## Dataset entries:
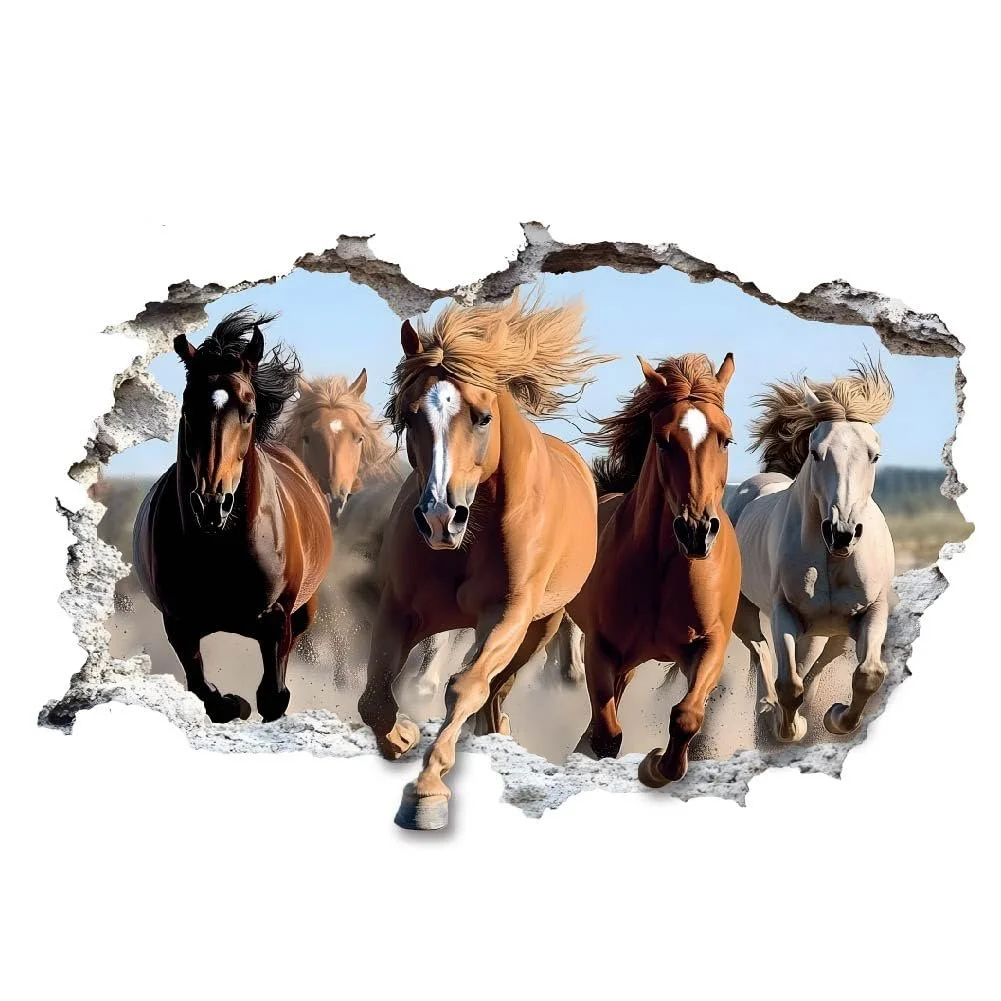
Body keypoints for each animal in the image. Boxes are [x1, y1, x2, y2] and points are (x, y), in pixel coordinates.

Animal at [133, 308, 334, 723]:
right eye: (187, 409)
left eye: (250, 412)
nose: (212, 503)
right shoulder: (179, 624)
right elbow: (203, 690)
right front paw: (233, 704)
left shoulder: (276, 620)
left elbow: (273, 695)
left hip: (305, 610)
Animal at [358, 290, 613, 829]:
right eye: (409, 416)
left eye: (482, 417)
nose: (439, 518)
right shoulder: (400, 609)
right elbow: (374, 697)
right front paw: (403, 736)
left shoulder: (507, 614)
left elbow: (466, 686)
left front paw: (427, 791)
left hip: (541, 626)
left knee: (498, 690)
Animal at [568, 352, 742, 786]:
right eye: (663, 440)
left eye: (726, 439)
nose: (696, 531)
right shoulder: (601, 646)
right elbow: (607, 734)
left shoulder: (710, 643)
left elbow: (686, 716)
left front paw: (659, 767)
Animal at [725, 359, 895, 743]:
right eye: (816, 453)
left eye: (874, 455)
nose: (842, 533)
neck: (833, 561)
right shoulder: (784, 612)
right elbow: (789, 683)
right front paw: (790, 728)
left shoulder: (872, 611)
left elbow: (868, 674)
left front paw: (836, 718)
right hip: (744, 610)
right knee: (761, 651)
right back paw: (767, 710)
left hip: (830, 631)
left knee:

## Your objective:
All of the records above must be copied exactly, except for the pictures.

## Result for this task:
Body keypoints for each animal in the image. Boxes are [x1, y1, x2, y2] and points are (x, y), in pixel coordinates.

Animal at [133, 308, 334, 723]:
right eye: (187, 409)
left eye: (250, 412)
nose: (212, 503)
right shoulder: (179, 624)
right elbow: (203, 690)
right front paw: (233, 704)
left shoulder: (276, 620)
left elbow: (273, 695)
left hip: (305, 610)
Animal at [358, 290, 613, 829]:
right eye: (409, 416)
left eye: (482, 417)
nose: (439, 518)
right shoulder: (400, 609)
right elbow: (374, 697)
right front paw: (403, 736)
left shoulder: (507, 614)
left elbow: (466, 686)
left front paw: (427, 791)
left hip: (541, 626)
left knee: (498, 690)
Animal at [568, 352, 742, 786]:
right eye: (663, 440)
left eye: (726, 439)
nose: (696, 531)
right shoulder: (601, 646)
right elbow: (607, 734)
left shoulder: (710, 643)
left elbow: (686, 716)
left front paw: (659, 767)
Animal at [725, 359, 895, 743]:
right eye: (816, 453)
left eye: (874, 455)
nose: (842, 533)
neck: (833, 561)
right shoulder: (784, 612)
right elbow: (789, 683)
right front paw: (790, 728)
left shoulder: (872, 611)
left elbow: (868, 674)
left front paw: (836, 718)
right hip: (744, 610)
right knee: (761, 651)
right back paw: (767, 710)
left hip: (830, 631)
left knee:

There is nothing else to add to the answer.